Housing starts were surprisingly weak in June, the Census Bureau reports. The consensus forecast was looking for a modest gain to a 1.026 million annualized rate. Instead, the actual number dipped to 893,000—the lowest since last September. Newly issued permits for housing construction suffered a similar setback. In fact, housing has been a weak spot in the economy this year and today’s release doesn’t tell us otherwise. But the outlook for the sector isn’t as dark as it appears when focusing on the latest monthly changes. As we’ll see, the annual growth for starts and permits leaves more room for optimism. Not a lot, but there’s a decent if still unproven case for thinking that the housing sector is stabilizing, albeit at a substantially slower rate of growth vs. 2012 and early 2013.
Even so, it’s clear that housing’s recovery has decelerated substantially this year, based on the year-over-year changes in starts and permits. Last month, for instance, we wondered: “Where’s that spring rebound?” for home construction. But perhaps its time to distinguish between a correction (or bear market) for housing and slow growth. As of June, new residential construction was higher by 7.5% vs. a year earlier; permits are up 2.7%. The 20%-to-40% year-over-year gains are long gone, but construction activity seems to be holding steady at a low burn.

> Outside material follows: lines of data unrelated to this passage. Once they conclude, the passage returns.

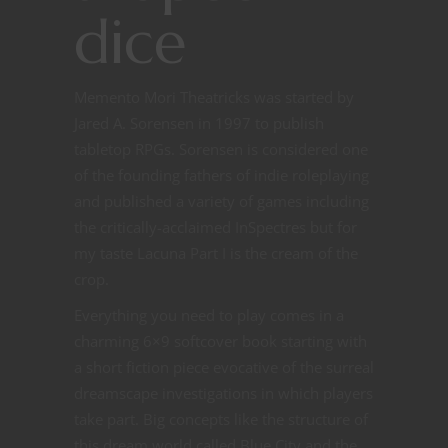
dice
Memento Mori Theatricks was started by
Jared A. Sorensen in 1997 to publish
tabletop RPGs. Sorensen is considered one
of the founding fathers of indie roleplaying
and published a variety of games including
the critically-acclaimed InSpectres but for
my taste Lacuna Part I is the cream of the
crop.
Everything you need to play comes in a
charming 6×9 softcover book starting with
a short fiction piece evocative of the surreal
dreamscape investigations in which players
take part. Big concepts like the structure of
this dream world called Blue City and the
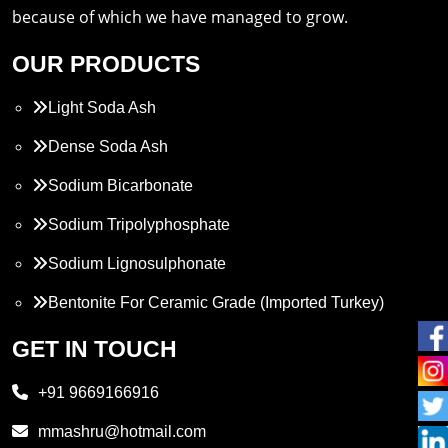
because of which we have managed to grow.
OUR PRODUCTS
Light Soda Ash
Dense Soda Ash
Sodium Bicarbonate
Sodium Tripolyphosphate
Sodium Lignosulphonate
Bentonite For Ceramic Grade (Imported Turkey)
Propylene Glycol
GET IN TOUCH
Melamine
+91 9669166916
Phthalic Anhydride
mmashru@hotmail.com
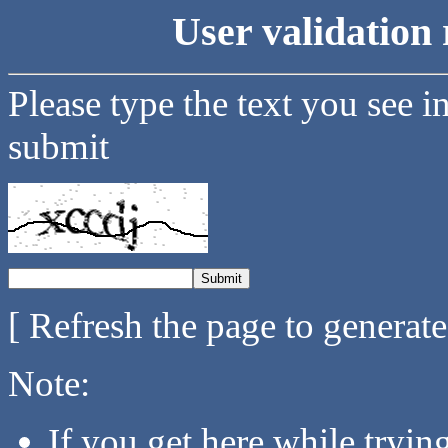
User validation 
Please type the text you see i
submit
[ Refresh the page to generat
Note:
If you get here while tryi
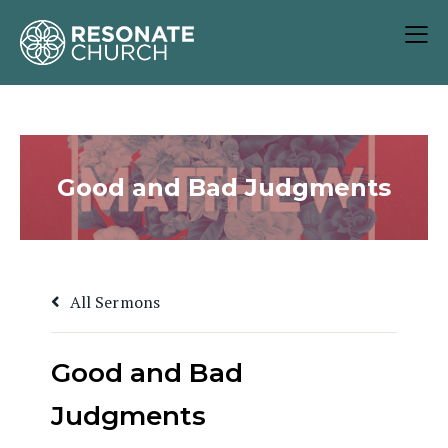
Good and Bad Judgments
All Sermons
Good and Bad
Judgments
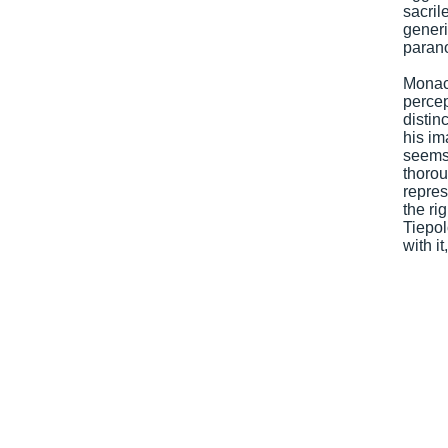
sacri
generi
parano
Monaco
percep
distin
his im
seems 
thorou
repres
the ri
Tiepo
with i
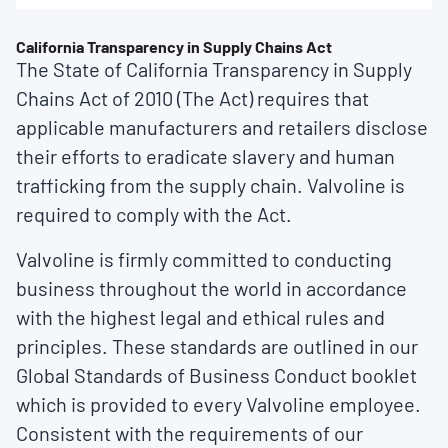
California Transparency in Supply Chains Act
The State of California Transparency in Supply
Chains Act of 2010 (The Act) requires that
applicable manufacturers and retailers disclose
their efforts to eradicate slavery and human
trafficking from the supply chain. Valvoline is
required to comply with the Act.
Valvoline is firmly committed to conducting
business throughout the world in accordance
with the highest legal and ethical rules and
principles. These standards are outlined in our
Global Standards of Business Conduct booklet
which is provided to every Valvoline employee.
Consistent with the requirements of our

The future may tell us otherwise, of course, and given the higher degree of uncertainty it’s prudent to ask if the housing sector is caught in a downward spiral or just transitioning to a slow but perhaps sustainable rate of growth. The possibility for a “dull housing market” has been a topical subject on these pages this year (see here, for instance), and one can reasonably argue that we’re seeing exactly that. Surprising? Not exactly. The stellar increases in starts of recent vintage were never long for this world. Once the housing recovery moved into middle age after righting itself in the wake of collapsing in 2006-2009, lackluster growth was fate, at least by the standards of the early post-crash revival phase.

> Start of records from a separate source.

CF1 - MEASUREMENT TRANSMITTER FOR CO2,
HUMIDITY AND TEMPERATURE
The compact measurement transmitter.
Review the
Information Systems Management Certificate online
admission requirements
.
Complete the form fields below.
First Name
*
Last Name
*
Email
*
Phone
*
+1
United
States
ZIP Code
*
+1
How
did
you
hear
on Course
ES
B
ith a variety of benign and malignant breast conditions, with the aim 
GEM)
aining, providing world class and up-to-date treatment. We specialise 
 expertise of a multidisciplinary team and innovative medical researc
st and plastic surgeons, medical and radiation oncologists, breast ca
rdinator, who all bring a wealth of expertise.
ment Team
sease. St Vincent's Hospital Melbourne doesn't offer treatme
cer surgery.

True, it’s still unclear if housing’s downshift is “normal” and marks a return to a steady but uneventful period of growth. On that point, note that through 2005 or so, the current year-over-year gains of roughly 10% in starts and permits were routine.
The burning question now is whether the modest annual rise through June will roll on? The odds still favor answering “yes.” Why? Mainly because the rest of the economy continues to reflect moderate growth on a persistent basis, starting with the labor market. Private payrolls continue to rise at a roughly 2% rate on a year-over-year basis. That’s a key factor, as the chairman of the National Association of Home Builders (NAHB) explained yesterday:
An improving job market goes hand-in-hand with a rise in builder confidence. As employment increases and those with jobs feel more secure about their own economic situation, they are more likely to feel comfortable about buying a home.
The mood in the homebuilding industry, by the way, has perked up in July, according to NAHB. The group’s housing market index, which measures the mood among homebuilders, jumped to 53 this month—the first increase since January over the neutral 50 mark that separates growth from contraction. That’s a clue for projecting that the starts report for July (scheduled for release next month) will show some improvement over today’s June data.
As for the all-important labor market, it’s certainly encouraging that this morning’s weekly update on jobless claims—a relatively reliable leading indicator for employment and the economy overall—brought another round of good news. New filings for unemployment benefits fell to 302,000 on a seasonally adjusted basis last week—just slightly higher than the seven-year low that was recorded two months ago (for the week through May 10). That’s a robust signal for expecting that the moderately faster monthly pace in job creation this year will roll on.
The soft housing numbers would be worrisome if the general macro trend for the US was deteriorating. But there are minimal signs of big-picture stress when looking across a broad set of data. The argument that the economy’s poised for dramatically stronger growth still looks unpersuasive, but projecting moderate growth remains a good bet. In turn, that’s a reason to think that the slow growth for housing will persist. A continuous run of negative year-over-year comparisons for starts and permits would tell us otherwise, but for the moment those dark signals are MIA.